■ Task details ■
Can you repeat, word for word, the lines in the records starting with the line that contains "text Paso 1: [118, 238, 1157, 267]" and going on through the line that contains "picture [155, 1077, 1120, 1626]"?

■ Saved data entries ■
──────
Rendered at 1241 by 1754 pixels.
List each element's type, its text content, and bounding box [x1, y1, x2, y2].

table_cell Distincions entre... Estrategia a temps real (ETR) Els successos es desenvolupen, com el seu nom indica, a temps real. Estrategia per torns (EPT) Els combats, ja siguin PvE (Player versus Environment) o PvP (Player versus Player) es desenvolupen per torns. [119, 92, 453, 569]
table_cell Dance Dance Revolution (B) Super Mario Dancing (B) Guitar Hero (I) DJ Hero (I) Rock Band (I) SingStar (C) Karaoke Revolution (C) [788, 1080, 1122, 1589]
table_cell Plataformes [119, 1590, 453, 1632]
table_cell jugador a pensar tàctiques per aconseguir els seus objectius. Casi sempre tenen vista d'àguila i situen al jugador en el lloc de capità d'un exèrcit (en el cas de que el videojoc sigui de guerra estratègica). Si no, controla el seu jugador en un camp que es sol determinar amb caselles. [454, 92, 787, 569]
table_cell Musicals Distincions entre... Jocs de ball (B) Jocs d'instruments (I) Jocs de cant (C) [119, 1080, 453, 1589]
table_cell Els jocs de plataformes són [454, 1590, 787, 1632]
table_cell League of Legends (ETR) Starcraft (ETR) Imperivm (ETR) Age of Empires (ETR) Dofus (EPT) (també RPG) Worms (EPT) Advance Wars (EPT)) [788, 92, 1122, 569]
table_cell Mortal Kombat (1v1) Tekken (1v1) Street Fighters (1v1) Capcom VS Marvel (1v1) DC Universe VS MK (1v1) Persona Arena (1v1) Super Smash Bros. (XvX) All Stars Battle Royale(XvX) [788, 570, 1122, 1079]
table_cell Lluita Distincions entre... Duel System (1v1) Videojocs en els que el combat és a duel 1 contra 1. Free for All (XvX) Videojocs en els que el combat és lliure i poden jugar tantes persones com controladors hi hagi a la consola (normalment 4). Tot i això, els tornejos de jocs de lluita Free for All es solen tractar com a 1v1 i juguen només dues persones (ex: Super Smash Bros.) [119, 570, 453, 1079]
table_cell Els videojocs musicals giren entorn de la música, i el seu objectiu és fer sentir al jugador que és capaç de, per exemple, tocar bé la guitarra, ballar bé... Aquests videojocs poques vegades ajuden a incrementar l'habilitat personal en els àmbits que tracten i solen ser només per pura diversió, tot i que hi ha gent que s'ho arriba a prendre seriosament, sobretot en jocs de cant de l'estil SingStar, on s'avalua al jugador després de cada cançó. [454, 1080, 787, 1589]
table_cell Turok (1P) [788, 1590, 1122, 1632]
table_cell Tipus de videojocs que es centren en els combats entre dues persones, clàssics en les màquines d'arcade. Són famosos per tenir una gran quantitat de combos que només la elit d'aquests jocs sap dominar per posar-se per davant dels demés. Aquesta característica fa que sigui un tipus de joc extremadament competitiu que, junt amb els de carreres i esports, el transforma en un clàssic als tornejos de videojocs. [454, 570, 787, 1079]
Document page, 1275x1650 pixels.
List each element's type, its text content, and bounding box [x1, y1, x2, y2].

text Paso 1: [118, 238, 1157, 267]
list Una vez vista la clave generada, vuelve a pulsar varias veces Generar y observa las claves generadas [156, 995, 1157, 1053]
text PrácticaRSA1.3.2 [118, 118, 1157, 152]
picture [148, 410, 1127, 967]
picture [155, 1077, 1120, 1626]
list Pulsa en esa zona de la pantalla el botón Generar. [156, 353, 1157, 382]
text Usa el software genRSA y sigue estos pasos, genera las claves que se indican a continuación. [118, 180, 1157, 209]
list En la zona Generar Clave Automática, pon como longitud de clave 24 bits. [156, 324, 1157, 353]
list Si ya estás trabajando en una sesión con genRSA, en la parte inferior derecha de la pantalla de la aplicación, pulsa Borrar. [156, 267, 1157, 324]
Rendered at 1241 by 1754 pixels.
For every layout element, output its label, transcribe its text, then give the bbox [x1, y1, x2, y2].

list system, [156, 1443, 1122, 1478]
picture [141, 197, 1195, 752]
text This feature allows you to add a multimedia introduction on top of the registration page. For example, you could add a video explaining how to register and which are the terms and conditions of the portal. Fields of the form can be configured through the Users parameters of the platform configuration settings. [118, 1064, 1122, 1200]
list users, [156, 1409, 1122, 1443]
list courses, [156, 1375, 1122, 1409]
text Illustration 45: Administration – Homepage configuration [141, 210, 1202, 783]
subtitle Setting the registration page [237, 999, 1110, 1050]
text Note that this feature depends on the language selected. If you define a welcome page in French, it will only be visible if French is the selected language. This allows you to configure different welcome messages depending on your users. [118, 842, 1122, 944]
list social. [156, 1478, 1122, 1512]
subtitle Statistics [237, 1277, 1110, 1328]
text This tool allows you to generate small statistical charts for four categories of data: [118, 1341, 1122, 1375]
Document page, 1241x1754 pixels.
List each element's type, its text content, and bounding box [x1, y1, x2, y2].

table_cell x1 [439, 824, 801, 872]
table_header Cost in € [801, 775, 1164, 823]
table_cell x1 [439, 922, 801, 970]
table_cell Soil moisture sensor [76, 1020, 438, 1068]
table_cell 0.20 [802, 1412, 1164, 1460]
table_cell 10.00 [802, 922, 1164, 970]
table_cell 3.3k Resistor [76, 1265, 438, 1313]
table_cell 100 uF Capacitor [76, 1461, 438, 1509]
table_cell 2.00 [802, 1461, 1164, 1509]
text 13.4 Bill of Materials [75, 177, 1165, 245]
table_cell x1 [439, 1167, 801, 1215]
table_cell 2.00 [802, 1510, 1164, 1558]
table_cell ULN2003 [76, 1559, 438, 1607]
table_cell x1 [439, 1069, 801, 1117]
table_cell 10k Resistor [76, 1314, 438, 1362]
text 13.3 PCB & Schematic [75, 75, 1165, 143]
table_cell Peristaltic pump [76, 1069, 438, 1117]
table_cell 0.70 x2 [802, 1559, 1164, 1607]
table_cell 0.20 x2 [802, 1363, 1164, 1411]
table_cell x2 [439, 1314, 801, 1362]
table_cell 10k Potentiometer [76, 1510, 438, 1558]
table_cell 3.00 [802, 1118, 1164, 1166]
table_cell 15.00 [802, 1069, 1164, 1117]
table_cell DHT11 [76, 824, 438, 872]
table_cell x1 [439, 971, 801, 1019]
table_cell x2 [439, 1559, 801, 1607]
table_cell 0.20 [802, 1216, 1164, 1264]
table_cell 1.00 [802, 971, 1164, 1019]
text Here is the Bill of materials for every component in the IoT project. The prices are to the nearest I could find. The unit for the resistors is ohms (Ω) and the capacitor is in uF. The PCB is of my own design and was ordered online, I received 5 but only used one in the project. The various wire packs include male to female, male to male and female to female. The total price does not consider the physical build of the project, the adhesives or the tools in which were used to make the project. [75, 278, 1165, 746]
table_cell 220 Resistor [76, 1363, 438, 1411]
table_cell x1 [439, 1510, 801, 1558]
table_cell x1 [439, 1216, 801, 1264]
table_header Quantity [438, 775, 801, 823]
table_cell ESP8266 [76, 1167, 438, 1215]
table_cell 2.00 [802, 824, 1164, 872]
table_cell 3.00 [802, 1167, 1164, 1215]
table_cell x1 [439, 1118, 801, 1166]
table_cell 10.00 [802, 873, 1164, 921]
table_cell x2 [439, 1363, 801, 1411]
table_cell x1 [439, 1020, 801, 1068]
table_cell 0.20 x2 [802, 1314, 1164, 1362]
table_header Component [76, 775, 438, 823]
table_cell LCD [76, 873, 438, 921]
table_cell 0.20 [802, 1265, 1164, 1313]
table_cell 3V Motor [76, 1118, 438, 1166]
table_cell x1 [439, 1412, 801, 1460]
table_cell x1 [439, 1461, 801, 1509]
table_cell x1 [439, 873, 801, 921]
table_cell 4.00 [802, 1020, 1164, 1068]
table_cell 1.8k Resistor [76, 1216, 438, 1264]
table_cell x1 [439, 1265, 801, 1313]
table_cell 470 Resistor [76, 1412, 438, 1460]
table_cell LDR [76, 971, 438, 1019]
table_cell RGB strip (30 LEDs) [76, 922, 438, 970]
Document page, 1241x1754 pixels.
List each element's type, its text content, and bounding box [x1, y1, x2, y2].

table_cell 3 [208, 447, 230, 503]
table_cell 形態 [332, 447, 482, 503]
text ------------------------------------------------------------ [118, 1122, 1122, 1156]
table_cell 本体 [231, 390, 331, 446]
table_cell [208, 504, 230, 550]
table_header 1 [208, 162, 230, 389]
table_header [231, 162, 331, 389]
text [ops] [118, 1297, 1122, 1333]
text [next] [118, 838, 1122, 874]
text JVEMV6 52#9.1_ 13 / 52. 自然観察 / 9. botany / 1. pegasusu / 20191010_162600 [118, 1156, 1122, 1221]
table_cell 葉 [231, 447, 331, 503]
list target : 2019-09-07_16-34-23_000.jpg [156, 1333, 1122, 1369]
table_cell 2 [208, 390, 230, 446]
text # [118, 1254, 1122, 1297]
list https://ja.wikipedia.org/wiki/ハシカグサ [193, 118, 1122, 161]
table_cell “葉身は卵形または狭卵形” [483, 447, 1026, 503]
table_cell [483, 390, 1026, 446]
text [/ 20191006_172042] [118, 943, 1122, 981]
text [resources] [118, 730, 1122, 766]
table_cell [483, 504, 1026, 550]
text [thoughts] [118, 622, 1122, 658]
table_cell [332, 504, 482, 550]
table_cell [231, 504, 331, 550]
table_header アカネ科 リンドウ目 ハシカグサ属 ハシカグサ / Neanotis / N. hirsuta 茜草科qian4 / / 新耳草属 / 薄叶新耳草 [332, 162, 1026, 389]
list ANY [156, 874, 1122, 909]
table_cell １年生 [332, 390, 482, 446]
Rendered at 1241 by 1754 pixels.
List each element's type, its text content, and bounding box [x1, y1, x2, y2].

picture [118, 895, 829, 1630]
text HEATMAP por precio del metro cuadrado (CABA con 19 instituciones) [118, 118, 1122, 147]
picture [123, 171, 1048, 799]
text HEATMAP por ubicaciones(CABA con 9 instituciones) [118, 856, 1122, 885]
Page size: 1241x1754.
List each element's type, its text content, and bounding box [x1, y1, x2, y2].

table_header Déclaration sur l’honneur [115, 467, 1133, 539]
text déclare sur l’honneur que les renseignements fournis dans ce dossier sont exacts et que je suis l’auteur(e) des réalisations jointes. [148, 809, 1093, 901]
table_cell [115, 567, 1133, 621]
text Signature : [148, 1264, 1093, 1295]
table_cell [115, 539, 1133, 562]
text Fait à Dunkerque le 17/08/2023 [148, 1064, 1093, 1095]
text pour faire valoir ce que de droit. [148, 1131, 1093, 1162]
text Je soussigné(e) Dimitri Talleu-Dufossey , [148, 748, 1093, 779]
──────
■ The solution ■
text Paso 1: [118, 238, 1157, 267]
list Una vez vista la clave generada, vuelve a pulsar varias veces Generar y observa las claves generadas [156, 995, 1157, 1053]
text PrácticaRSA1.3.2 [118, 118, 1157, 152]
picture [148, 410, 1127, 967]
picture [155, 1077, 1120, 1626]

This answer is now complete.